Campaign Themes

2024

Climate change is a health emergency, too!

This year’s Emergency Medicine Day campaign highlights the impact of climate change on Emergency Medicine teams and people. The powerfull and moving testimonies from our colleagues and patients have highlighted the urgent need for action to bring this issue to everyone’s attention.

Climate change is humanity’s biggest health threat currently, according to the World Health Organization (WHO). “Climate change is impacting people’s health in a myriad of ways, including: Leading to death and illness from increasingly frequent extreme weather events, such as heatwaves, storms and floods, disruption of food systems, fires, an increase in zoonoses and food-, water- and vector-borne diseases, and mental health issues.

2023

Your safety – our priority

This year the Emergency Medicine Day campaign is dedicated to safety. Safety for our patients, who need care, attention and relief from pain and disease.
Safety for our colleagues, who need to be able to work in a secure environment, for the right number of hours with the right number of patients in order to be able to give them the right amount of our time and energy.
Only in these conditions are we sure to provide the patient with a safe haven in an emergency.
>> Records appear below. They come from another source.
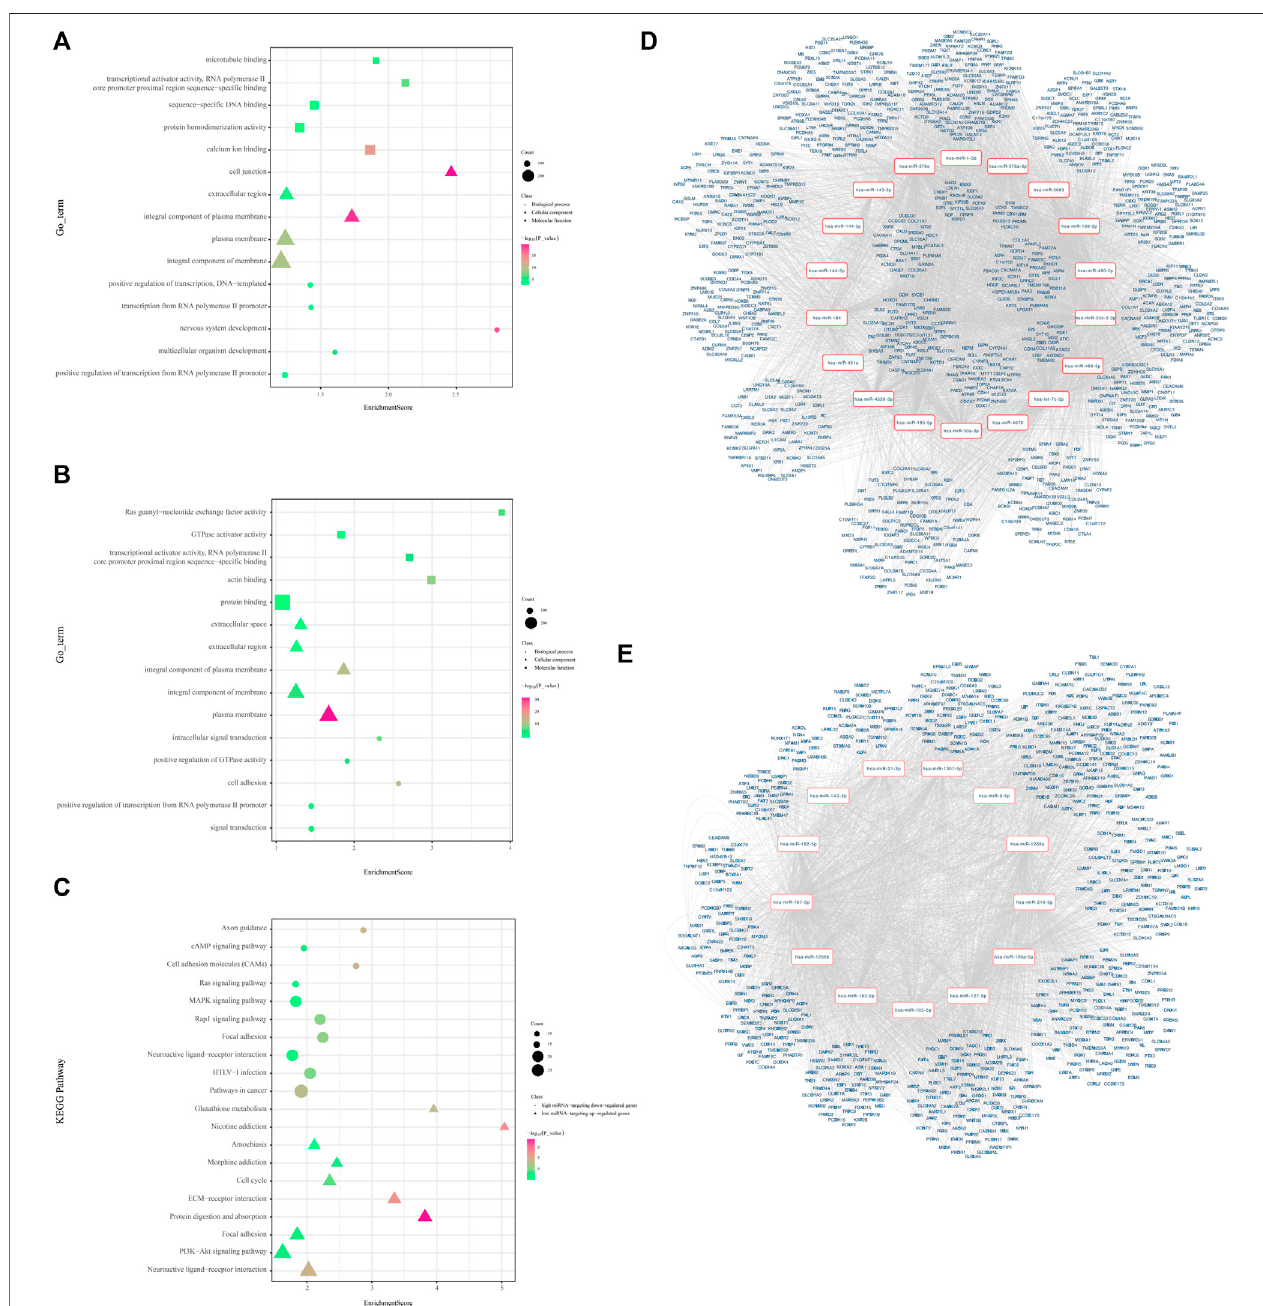
FIGURE 3 | Visualized regulatory network and enrichment bubble graph for miRNA-targeting DEGs. (A) Enrichment bubble graph for upregulated genes. (B) Enrichment bubble graph for downregulated genes. (C) KEGG enrichment bubble chart of low-expression miRNAs and upregulated genes and high- expression miRNAs and downregulated genes. (D) Regulatory network graph of 18 low-expression miRNAs. (E) Regulatory network graph of 13 high- expression miRNAs.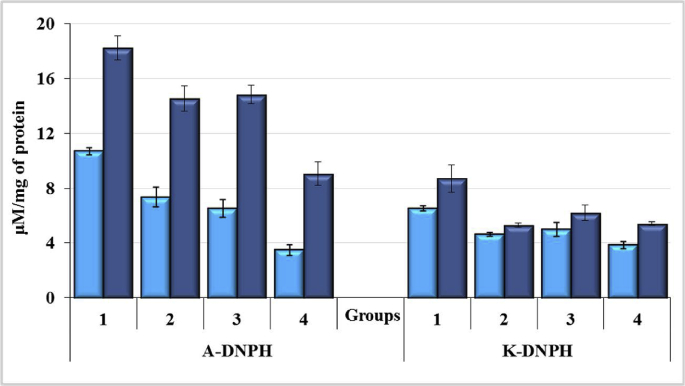
The level of oxidative modification (spontaneous Image 1 and induced Image 2 levels) of blood plasma proteins in rats exposed to CCl4 with or without enterosorption using AC1 and AC2 formulations, p < 0.05.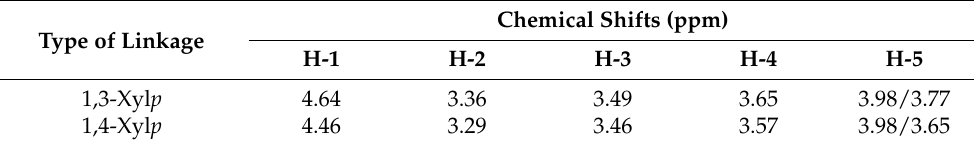
Table 2. Assignment of 1 H NMR spectrum of Yanang gum.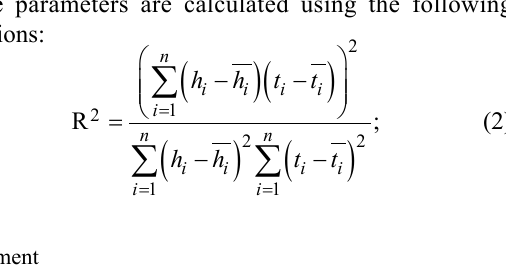
Table 2. Descriptive statistics of the variables used for the model development Parameter B (m) Mean Standard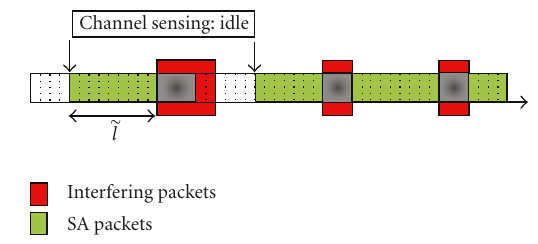
Figure 6: It is possible to have two interfering packets during the transmission time, however the probability of such events is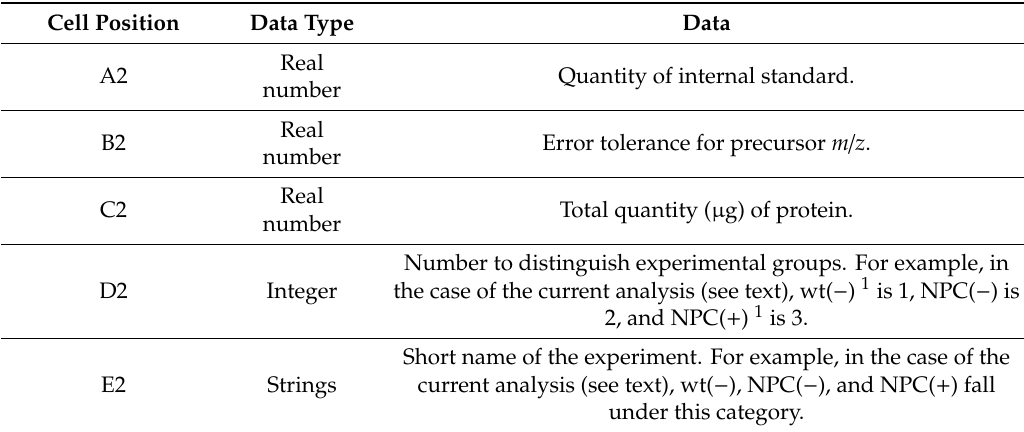
Table 2. Metadata for Glycan Analysis Using TAG Expression.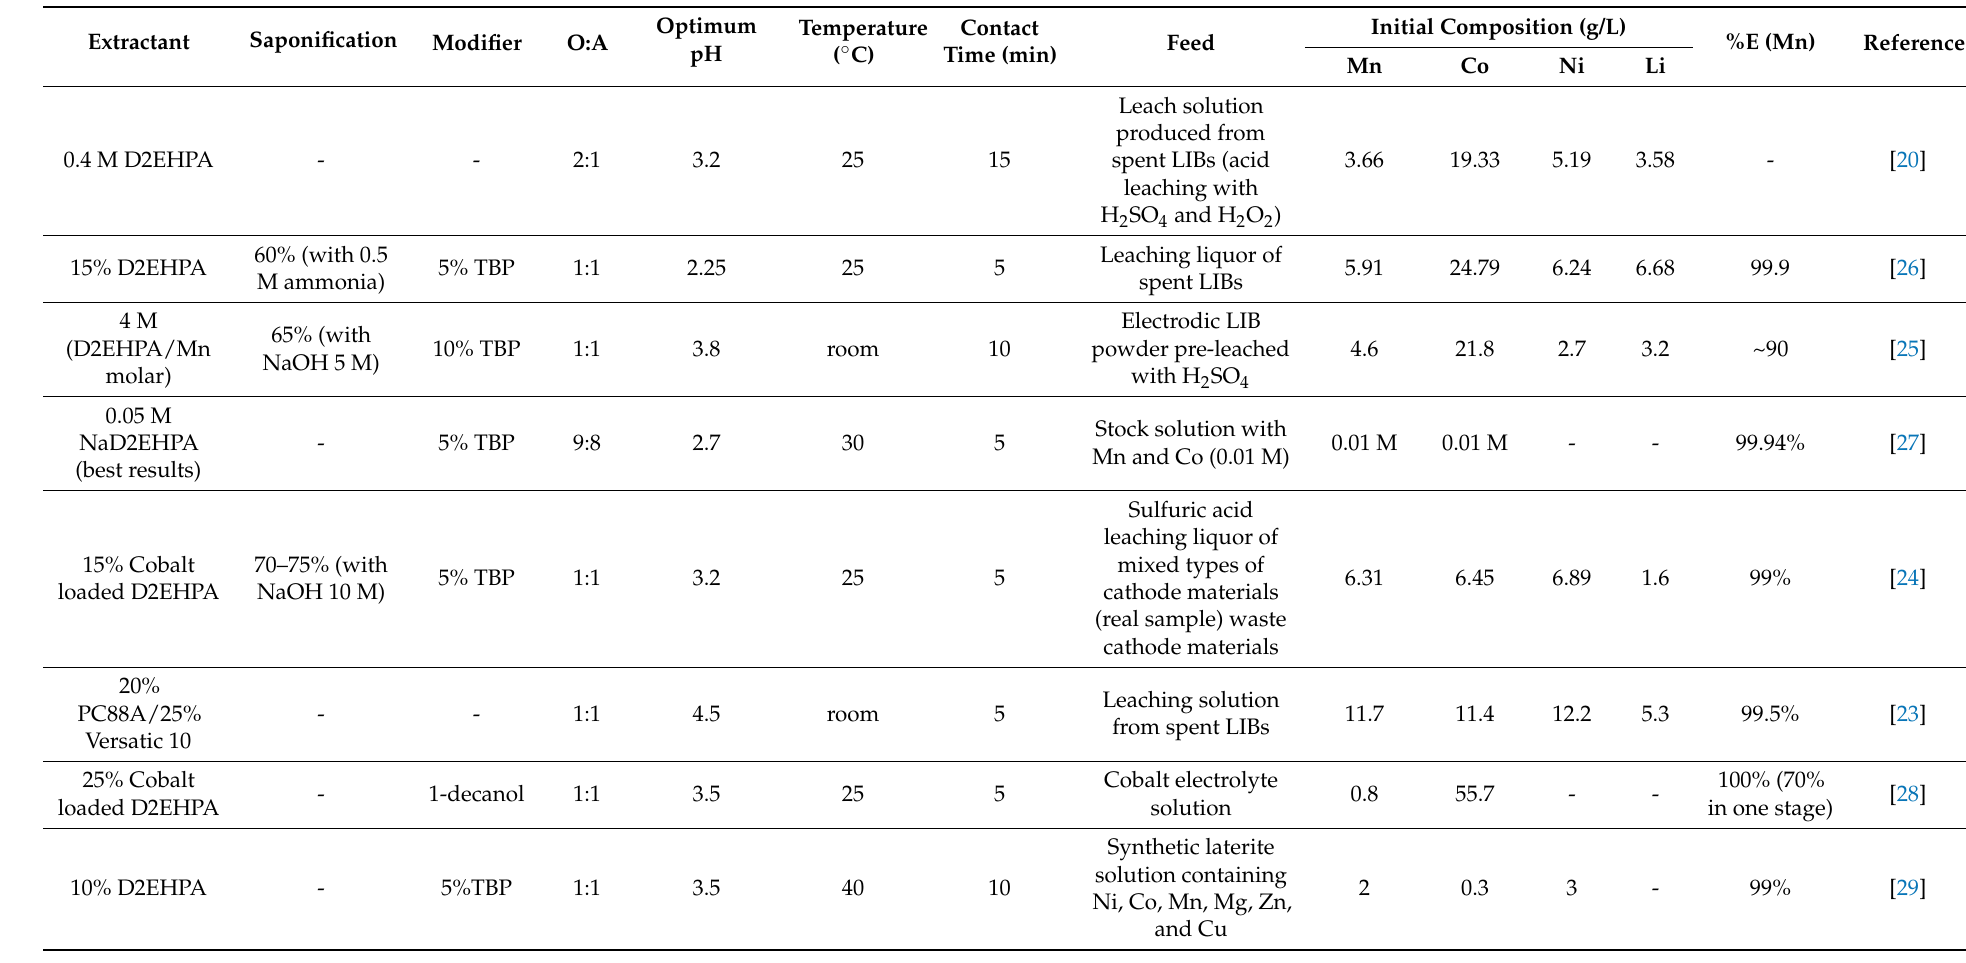
Table 1. Summary of conditions for the manganese solvent extraction from published studies (corresponding to the best conditions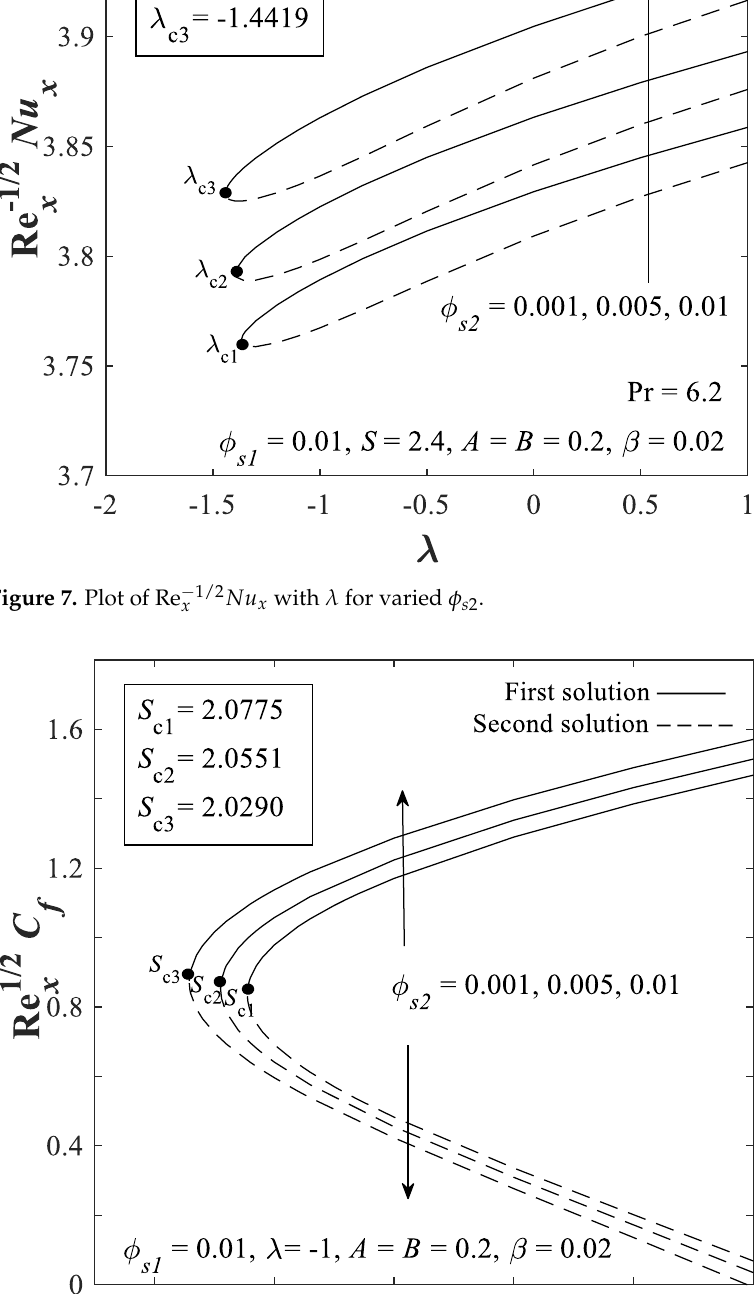
Figure 8. Plot of Re 1/2 x C f with S for varied φ s 2 Figure 8. Plot of 1/2 Re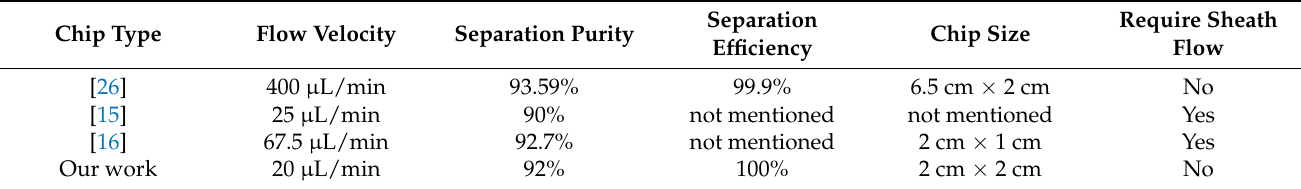
Table 2. Comparison list of different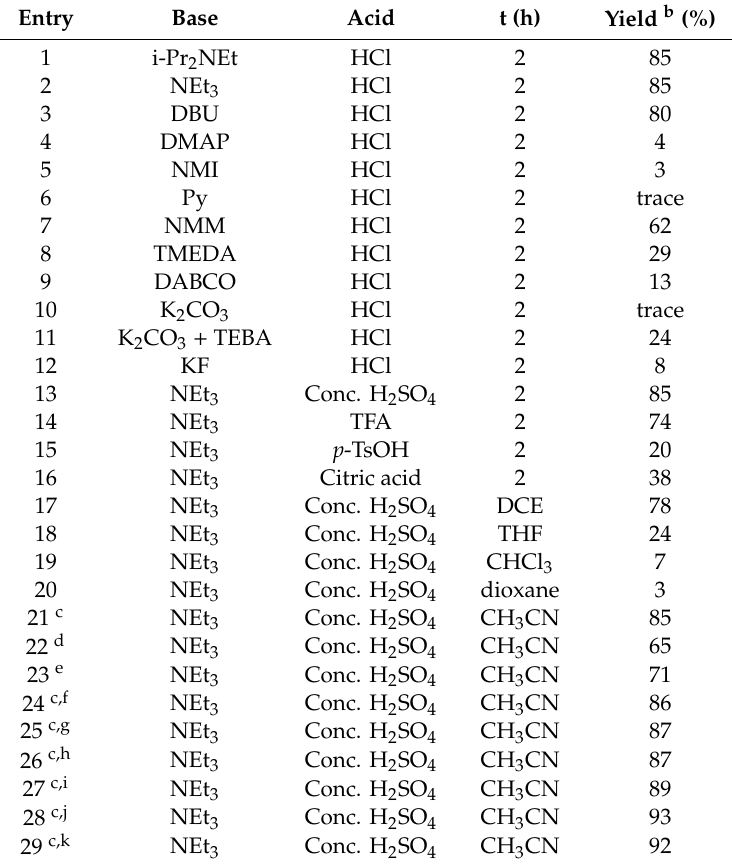
Table 1. The screening of catalysts and acidifiers a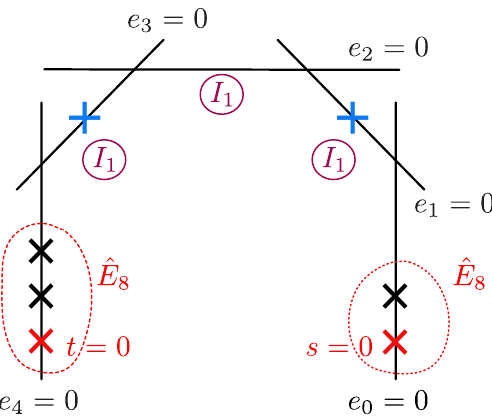
Figure 7 . Kulikov Type III degeneration of E 7 × E 8 Weierstrass model (4.34) for generic values of the parameters b and x 1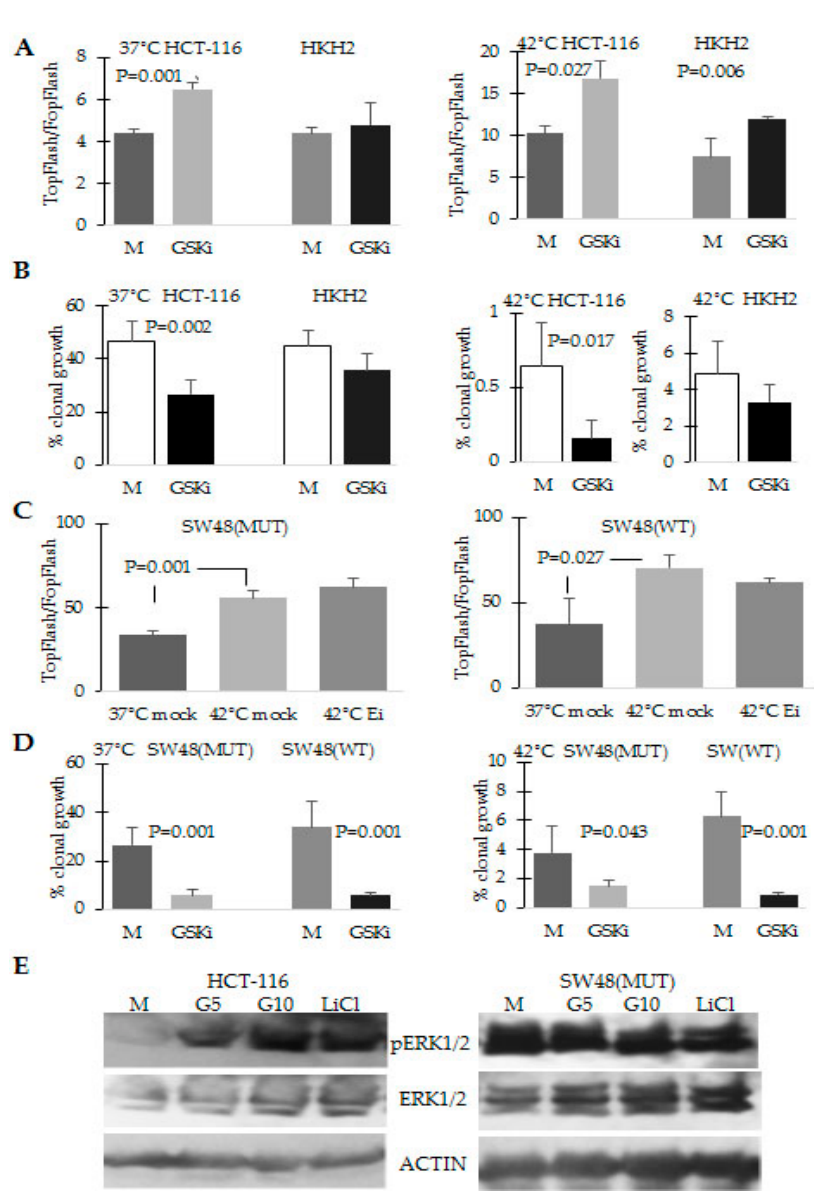
Figure 6. Increase of WNT/beta-catenin activity in HCT-116 cells results in higher levels of ERK1/2 activation and decreased ability for clonal growth at 42 ˝ C. ( A , C ) WNT/beta-catenin transcriptional activity was measured as in Figure 5 after exposure of the cells to mock treatment (M), 5 µ M of the GSK-beta kinase inhibitor (GSKi) TWS119, or 0.5 µ M AZD6244 (Ei) for 16 h. Three experiments with duplicate samples per treatment and condition (temperature) were performed; ( B , D ) Clonal growth analyses were performed as in Figure 1 by exposing the cells for 24 h to mock treatment or 5 µ M TWS119 (GSKi); ( E ) Representative Western blot analyses with total cell lysates of HCT-116 cells exposed for 16 h to 42 ˝ C and 5 or 10 µ M TWS119 (GSKi) and 20 mM lithium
Healthcare professionals’ perceptions of patient safety in European
emergency departments: a comparative analysis of survey results

2022

We take care of you, please take care of us

The nature of emergency medicine means that those working in it are always under stress, and this stress has increased greatly during the pandemic.
People are suffering from fatigue, burn-out and depression, and many emergency departments are understaffed, putting the quality of the healthcare they can provide at risk. It is vital both for them and for patients that emergency medicine professionals get what they need: more attention, better recognition and improved working conditions.

2021

We are always there for you

A call to the people to support the Emergency Medical System
The international Emergency Medicine Day (EM-Day) on the 27th of May, launched by EUSEM, European Society for Emergency Medicine, is coming back for its fourth consecutive year. EUSEM organizes the EM Day to promote and raise awareness worldwide of how a well-organized Emergency Medicine System increases the possibility of survival of patients and reduces the rate of disability after medical emergencies. COVID-19 has made very clear that a free and accessible Emergency-Medicine System is essential in facing all the challenges the pandemic brings.

2020

For a better emergency care ask for more

The theme this year comes from the observation that in many places in the world there is a shortage of specialists in emergency medicine, both because there is no specialty and because the number of doctors with competence in emergency medicine is too small due to economical restrictions and poor awareness of what is needed by public investors.

2019 + 2018

Competence makes the difference

Emergency medical care is better performed with competent professionals, doctors specialist in emergency medicine, nurses trained in emergency and acute care, paramedics, technicians, support personnel competent and working in organized structures and systems dedicated to emergency medical care.